A new analysis by the Boston-based nonprofit
Design Management Institute, whose focus is design management, dishes the numbers to what design junkies thought of all along: that design-driven companies outperformed the
Standard & Poor's 500 by 200%.
These 500 are a stock market index of 500 large publicly traded companies. The companies who outperformed them include Coca-Cola, Ford, Herman Miller, Apple, IBM, Nike, Intuit, Newell Rubbermaid, Procter & Gamble, Starbucks, Starwood, Steelcase, Target, Whirlpool, and Walt Disney.
To get the number, DMI partnered with
Motiv, an innovation strategy firm, to create the DMI Design Value Index, a list of design-led, publicly traded U.S. companies that meet a set of six design management criteria.
For example, the criteria stipulated that design had to be embedded within the company's organizational structure; design leadership had to exist at senior and divisional levels; and there had to be a senior-level commitment to design's use as an innovation resource and a force for positive change.

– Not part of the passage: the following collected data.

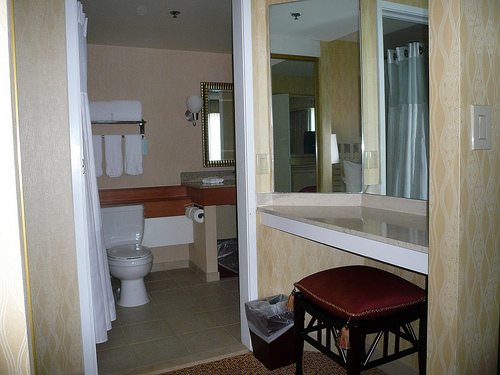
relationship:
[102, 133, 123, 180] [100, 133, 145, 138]
towel hanging on rod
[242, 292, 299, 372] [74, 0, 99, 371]
trash can standing near door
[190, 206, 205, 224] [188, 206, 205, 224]
toilet paper wrapped around toilet paper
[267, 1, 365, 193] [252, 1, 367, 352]
mirror hanging on wall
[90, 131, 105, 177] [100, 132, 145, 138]
towel hanging on rod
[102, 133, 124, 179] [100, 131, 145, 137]
towel hanging on rod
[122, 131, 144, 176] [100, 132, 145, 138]
towel hanging on rod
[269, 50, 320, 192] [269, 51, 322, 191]
reflection showing mirror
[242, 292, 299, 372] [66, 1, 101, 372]
trash can standing near door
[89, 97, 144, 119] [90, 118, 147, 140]
towels on rack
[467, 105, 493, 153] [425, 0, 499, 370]
light switch on wall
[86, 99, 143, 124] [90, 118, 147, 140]
towels on rack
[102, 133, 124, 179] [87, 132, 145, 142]
towel hanging on towel rack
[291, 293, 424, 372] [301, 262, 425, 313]
stool with pillow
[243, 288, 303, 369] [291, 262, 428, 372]
trash can near black stool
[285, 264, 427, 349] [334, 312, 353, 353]
pillow with tassel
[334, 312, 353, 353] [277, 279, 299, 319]
tassel with tassel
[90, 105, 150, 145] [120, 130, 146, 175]
rack full of towel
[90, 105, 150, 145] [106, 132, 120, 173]
rack full of towel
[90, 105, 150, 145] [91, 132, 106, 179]
rack full of towel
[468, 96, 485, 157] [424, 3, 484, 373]
light switch on wall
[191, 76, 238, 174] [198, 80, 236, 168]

The above-mentioned companies were just 15 out of a pool of 75 that met DMI's criteria. They measured the success of this design-led segment of companies against other companies in the stock market, and found that those who put design first had a significant stock market advantage.
This research could also finally convince remaining design skeptics that hiring and effectively managing talented designers really is key to success.